Bimorph Mirrors for X-ray Beam Lines

 

Bimorph state of the art: 100nrad and 0.5nm rms

During the last year THALES SESO manufactured and delivered more than 10 integrated elliptical bimorphs for Brookhaven National Laboratory (USA), the Photon Factory (Japan), Diamond Light Source (UK). The mirror system have been designed, realized and set-up with slope errors between 100 and 150 nrads and shape errors of 0.5 to 1 nm RMS over the full lengths (400-1000 mm). These are elliptical mirrors can be operated as focusing device over extremely wide range of focal distances (from q_min=0.5 m to q_max=25 m). A photo of one of these mirrors is shown in the following figure (length 800mm).

Bimorph

Thales SESO the Pioneer in Bimorph mirror technology

With the patented first and second generation bimorphs and more than 80 bimorphs already delivered to various synchrotron facilities worldwide, TSESO has been pioneering this field and is keeping a leading role in the fabrication of a very compact adaptive x-ray mirror based on the properties of piezoelectric ceramics.

Once properly shaped they can be used to focus, collimate or for beam shaping in a variety of application. In contrast to traditional mirrors with mechanical benders or fixed curvature mirrors, where the user gets only few degree of freedom to adjust the mirror radius and coma aberrations, bimorph mirrors come with many degree of freedom (typically from 8 to 32) thus allowing to suppress higher order aberrations and middle-high spatial frequencies with periods larger than 20 mm.

Bimorph mirrors are becoming a common optical element on synchrotron beamlines in various synchrotron radiation facilities worldwide and more recently free-electron lasers (XFEL).

Nevertheless most of this potential has not been fully exploited and a number of tools are being prepared to realize a short feedback between mirror shaping and online metrology. A collaboration with the optics group of the Diamond Light Source is currently tackling this aspect.

Concept of Bimorph mirrors

Bimorph2

Left: Schematic of 2nd generation bimorph mirror from Thales-SESO, showing piezo ceramics glued to the side faces of the monolithic substrate. Right: Double-face bimorph designed to acts either as a collimator or focusing device

 

The full potential of Bimorphs is still unexplored

Modern synchrotron radiation sources (3rd generation and Free Electron Lasers) need very high quality optics to exploit the full power and preserve the coherence of the radiation.

The target specifications for such mirrors are the following:
- sub-nm surface figure errors
- Roughness at the atomic scale and
- Slope errors below 150 nrad over mirror length (up to 1.5 m)

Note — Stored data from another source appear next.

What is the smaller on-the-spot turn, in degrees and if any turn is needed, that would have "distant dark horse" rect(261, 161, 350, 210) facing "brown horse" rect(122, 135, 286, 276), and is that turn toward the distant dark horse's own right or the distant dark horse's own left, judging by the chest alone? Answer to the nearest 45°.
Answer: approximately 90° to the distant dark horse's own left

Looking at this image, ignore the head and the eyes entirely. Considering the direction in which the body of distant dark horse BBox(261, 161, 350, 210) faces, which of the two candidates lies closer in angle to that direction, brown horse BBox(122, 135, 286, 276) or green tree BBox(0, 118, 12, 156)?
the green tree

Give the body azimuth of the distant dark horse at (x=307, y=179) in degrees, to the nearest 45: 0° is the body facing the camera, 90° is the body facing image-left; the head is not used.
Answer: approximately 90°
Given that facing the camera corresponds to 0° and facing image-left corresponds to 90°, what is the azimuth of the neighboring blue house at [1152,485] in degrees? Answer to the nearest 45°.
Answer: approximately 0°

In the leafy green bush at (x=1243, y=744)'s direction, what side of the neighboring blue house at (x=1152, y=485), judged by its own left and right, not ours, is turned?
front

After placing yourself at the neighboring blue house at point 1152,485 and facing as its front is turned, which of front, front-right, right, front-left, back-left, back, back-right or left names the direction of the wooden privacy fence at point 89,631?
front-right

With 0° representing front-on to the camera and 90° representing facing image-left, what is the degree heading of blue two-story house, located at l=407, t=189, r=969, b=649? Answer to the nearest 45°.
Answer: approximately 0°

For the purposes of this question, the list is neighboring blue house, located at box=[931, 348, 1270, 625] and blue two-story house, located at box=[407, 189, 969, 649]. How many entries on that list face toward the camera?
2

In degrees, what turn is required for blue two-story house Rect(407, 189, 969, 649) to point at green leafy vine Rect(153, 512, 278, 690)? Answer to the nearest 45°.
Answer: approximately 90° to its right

Ideally the polishing should be realized in a deterministic fashion anticipating all the effect that may deteriorate the mirror performance in its final use such as gravity, mirror holding and heat load. The latter point is particularly important for high power sources such as ERL, XFEL and upgraded synchrotron in progress.

Since all these effect cannot be fully anticipated, the bimorph X-ray mirror represents a valuable solution and has many competitive advantages for state of the arts super-polished optics.

Even a perfect mirror will present defects once it is integrated in its final system and in particular during beamline operation: a number of effects appear under irradiation that would lead to additional wavefront distortion due to the optics placed upstream, the continuously varying intensity of the source and thermal drifts. The bimorph mirror is the only available optic which can adapt its shape to correct all these types of systematic errors dynamically and locally along the mirror coordinate.

This solution represent the future of X ray optics thanks to its active correction capabilities.